A routine clinical EEG recording typically lasts 20-40 minutes. During this time, it is common to perform different "activation procedures" which may evoke different activity than is seen during the resting awake state. These activation procedures include sleep, intermittent photic stimulation with a strobe light, hyperventilation and eye closure. When a routine EEG is done in a patient with suspected or known epilepsy, often it is to look for interictal discharges (i.e., abnormal activity resulting from "brain irritability" that shows a possible predisposition to epileptic seizures).

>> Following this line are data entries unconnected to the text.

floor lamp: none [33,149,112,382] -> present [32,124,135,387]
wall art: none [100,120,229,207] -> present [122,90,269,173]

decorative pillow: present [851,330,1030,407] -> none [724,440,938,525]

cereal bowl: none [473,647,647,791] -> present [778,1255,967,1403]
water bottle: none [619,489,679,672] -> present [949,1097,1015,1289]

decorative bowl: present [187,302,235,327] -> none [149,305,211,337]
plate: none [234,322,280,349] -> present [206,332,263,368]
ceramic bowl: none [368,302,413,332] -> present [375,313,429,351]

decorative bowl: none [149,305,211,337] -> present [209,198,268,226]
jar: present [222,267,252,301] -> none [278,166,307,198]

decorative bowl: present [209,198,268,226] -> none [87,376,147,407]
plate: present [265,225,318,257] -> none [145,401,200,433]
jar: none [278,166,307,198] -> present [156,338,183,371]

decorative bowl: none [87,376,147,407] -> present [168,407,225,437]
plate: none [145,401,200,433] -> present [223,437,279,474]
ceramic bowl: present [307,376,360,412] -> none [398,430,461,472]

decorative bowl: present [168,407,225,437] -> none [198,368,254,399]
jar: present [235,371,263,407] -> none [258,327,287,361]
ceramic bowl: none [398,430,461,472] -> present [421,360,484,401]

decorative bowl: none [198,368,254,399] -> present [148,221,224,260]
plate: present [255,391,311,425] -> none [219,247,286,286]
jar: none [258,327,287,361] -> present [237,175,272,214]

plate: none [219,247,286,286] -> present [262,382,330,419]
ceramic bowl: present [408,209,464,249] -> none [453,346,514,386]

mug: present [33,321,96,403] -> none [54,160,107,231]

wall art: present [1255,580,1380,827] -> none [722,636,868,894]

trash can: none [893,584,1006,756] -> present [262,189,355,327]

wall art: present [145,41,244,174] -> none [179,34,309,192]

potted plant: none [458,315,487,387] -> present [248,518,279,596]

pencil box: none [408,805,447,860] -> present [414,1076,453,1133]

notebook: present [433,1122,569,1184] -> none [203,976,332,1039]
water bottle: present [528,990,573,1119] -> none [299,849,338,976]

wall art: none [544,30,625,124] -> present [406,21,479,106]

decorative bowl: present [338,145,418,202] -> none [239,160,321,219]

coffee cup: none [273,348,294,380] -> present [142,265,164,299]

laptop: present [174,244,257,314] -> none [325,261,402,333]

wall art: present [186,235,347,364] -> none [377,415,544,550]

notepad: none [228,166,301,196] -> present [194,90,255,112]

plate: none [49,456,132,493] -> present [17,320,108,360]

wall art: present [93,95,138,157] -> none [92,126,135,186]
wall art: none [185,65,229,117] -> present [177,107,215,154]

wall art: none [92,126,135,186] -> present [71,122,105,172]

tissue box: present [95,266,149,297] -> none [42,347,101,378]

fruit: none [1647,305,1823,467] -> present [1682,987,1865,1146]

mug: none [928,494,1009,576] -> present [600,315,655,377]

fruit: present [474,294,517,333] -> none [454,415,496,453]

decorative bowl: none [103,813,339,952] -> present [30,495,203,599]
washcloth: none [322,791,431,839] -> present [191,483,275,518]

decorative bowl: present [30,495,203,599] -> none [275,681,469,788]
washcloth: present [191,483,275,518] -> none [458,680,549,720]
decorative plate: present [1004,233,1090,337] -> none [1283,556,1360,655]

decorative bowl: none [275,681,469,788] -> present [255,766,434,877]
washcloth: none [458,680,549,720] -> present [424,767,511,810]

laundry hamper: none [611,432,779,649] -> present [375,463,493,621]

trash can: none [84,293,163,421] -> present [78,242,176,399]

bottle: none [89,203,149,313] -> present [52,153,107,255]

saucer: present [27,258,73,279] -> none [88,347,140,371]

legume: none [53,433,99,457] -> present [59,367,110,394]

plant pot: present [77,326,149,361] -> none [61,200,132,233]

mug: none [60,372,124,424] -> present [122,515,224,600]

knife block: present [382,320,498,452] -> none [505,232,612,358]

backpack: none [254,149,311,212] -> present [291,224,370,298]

There are a number of benefits to using EEG in neuroscience research. One is that EEG is non-invasive to the research subject. Furthermore, the need for the subject to hold still is perhaps less stringent than in functional magnetic resonance imaging (fMRI). Another benefit is that many applications of EEG record spontaneous brain activity, and the subject does not need to be able to cooperate with the research (e.g., as is necessary in the behavioral testing of neuropsychology). Also, EEG has a high temporal resolution compared to techniques such as fMRI and is capable of detecting changes in electrical activity in the brain on a millisecond time scale. Much of the cognitive research conducted with EEG uses the event-related potential (ERP) technique. Most ERP paradigms involve a subject being provided a stimulus to react to either overtly or covertly. There are often at least two conditions that vary in some manner of interest to the researcher. As this stimulus-response is going on, an EEG is being recorded from the subject. The ERP is obtained by averaging the EEG signal from each of the trials within a certain condition; averages from one stimulus-response condition can then be compared with averages from the other stimulus-response condition(s).